PAGE EXTRACT ::
+--

Statistics - Confidence interval

nossren
Messages
23
Reaction score
0

Homework Statement


Suppose you have a bucket containing a lot of balls with different colors. You randomly pick 50 balls, 9 of which are red (X = 9, where X ~ N(μ, σ²)). The probability of picking a red ball is 15%. From this you want to construct a 95% confidence interval for the standard deviation σ and do a hypothesis test.
$$
\begin{align}
X &= 9 \\
\mu &= 7.5 \\
\sigma^* & \approx 0.581 \\
\alpha &= 0.05 \\
H_0: \sigma &= \sigma^* \\
H_1: \sigma &\neq \sigma^*
\end{align}
$$

Homework Equations


$$
\begin{align}
V(X) &= E[(X-\mu)^2] \\
D(X) &= \sqrt{V(X)} \\
\end{align}
$$

The Attempt at a Solution


The expected amount of red balls per 50 balls, μ, ought to be 0.15*50 = 7.5. I estimated σ as σ* (above) to obtain a null hypothesis to test. Then I tried using a reference variable R = \frac{X-\mu}{\sigma}\ \tilde\ \ N(0,1) and putting
$$
1-\alpha = P(-\lambda_{\alpha/2} < R < \lambda_{\alpha/2}) = P(-1.96 < \frac{X-\mu}{\sigma} < 1.96) \Rightarrow I = \left(\frac{X-\mu}{\sigma} \pm 1.96\right)
$$
but this doesn't seem to make any sense. Is there another reference variable/distribution I can use? I tried t-distribution, but it leads to division by 0 due to the N-1 denominator in the sample standard deviation.
 
Last edited:
Physics news on Phys.org
nossren said:

Homework Statement


Suppose you have a bucket containing a lot of balls with different colors. You randomly pick 50 balls, 9 of which are red (X = 9, where X ~ N(μ, σ²)). The probability of picking a red ball is 15%. From this you want to construct a 95% confidence interval for the standard deviation σ and do a hypothesis test.

+--

SUPPLIED INFORMATION ::
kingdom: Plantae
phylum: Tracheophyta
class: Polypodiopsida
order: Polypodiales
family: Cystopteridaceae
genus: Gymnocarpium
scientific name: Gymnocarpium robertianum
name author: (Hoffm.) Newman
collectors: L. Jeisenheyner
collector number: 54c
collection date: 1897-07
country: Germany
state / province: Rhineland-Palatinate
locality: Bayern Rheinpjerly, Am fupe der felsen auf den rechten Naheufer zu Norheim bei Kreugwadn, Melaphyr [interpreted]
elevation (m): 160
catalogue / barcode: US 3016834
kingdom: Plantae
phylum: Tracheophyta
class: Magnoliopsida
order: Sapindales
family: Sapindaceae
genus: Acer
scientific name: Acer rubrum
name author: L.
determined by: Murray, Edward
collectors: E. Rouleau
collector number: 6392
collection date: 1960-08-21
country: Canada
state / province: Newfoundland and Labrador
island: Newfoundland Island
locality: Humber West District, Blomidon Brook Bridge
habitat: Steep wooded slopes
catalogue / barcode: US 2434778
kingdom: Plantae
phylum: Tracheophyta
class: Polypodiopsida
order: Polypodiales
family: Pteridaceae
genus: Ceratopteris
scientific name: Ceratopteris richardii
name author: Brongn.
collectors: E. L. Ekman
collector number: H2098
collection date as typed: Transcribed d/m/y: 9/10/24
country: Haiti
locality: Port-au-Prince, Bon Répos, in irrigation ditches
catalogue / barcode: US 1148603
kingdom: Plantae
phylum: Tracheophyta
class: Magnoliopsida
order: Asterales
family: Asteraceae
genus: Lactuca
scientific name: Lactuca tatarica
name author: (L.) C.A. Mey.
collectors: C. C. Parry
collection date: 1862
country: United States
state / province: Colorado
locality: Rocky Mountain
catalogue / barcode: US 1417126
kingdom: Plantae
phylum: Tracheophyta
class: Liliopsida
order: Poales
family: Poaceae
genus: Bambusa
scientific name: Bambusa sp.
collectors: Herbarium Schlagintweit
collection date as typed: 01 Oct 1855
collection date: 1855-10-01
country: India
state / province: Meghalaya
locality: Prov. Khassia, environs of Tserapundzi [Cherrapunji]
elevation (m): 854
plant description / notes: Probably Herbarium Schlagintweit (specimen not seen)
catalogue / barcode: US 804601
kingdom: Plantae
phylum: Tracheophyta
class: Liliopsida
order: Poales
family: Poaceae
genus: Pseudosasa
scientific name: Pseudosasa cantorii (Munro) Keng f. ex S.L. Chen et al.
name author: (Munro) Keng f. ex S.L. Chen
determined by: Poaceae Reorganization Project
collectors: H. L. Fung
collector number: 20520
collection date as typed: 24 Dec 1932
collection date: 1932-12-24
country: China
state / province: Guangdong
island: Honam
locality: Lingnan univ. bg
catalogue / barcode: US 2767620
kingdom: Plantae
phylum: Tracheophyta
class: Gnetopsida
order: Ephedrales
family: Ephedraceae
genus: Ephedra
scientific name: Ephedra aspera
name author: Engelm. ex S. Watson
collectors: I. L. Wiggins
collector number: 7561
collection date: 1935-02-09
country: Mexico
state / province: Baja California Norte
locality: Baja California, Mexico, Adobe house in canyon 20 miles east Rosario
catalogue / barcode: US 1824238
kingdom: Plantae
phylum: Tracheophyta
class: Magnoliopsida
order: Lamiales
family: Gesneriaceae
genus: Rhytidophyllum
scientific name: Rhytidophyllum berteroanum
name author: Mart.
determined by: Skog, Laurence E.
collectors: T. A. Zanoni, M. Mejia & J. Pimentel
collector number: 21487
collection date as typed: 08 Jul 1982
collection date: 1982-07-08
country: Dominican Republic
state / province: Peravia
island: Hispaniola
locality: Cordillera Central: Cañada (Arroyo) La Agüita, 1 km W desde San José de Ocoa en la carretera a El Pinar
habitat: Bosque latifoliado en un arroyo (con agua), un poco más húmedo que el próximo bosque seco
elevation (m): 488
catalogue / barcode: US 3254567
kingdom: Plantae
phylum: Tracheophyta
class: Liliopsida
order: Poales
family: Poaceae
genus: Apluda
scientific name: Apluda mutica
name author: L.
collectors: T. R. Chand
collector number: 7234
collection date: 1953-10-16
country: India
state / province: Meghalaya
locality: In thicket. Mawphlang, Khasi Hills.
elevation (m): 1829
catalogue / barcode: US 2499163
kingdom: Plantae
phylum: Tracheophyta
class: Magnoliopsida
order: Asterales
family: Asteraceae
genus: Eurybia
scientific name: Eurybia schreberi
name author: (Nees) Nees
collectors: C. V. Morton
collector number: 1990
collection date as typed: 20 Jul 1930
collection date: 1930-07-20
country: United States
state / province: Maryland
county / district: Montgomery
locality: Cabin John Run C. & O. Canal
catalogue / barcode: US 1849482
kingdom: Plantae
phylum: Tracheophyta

+--

LIST OF TASKS ::
1: Please transcribe the confidence interval thread between "The expected amount" and "sample standard deviation.", inclusive.
2: Answer these questions from the confidence interval thread:
(a) Of the 50 balls picked, how many are red?
(b) What value does the poster give for the expected number of red balls per 50, μ?
(c) What problem did trying the t-distribution lead to?

EXERCISE RESULTS ::
1:
The expected amount of red balls per 50 balls, μ, ought to be 0.15*50 = 7.5. I estimated σ as σ* (above) to obtain a null hypothesis to test. Then I tried using a reference variable R = \frac{X-\mu}{\sigma}\ \tilde\ \ N(0,1) and putting
$$
1-\alpha = P(-\lambda_{\alpha/2} < R < \lambda_{\alpha/2}) = P(-1.96 < \frac{X-\mu}{\sigma} < 1.96) \Rightarrow I = \left(\frac{X-\mu}{\sigma} \pm 1.96\right)
$$
but this doesn't seem to make any sense. Is there another reference variable/distribution I can use? I tried t-distribution, but it leads to division by 0 due to the N-1 denominator in the sample standard deviation.

2:
(a) 9
(b) 7.5 (0.15 × 50)
(c) Division by 0, due to the N-1 denominator in the sample standard deviation.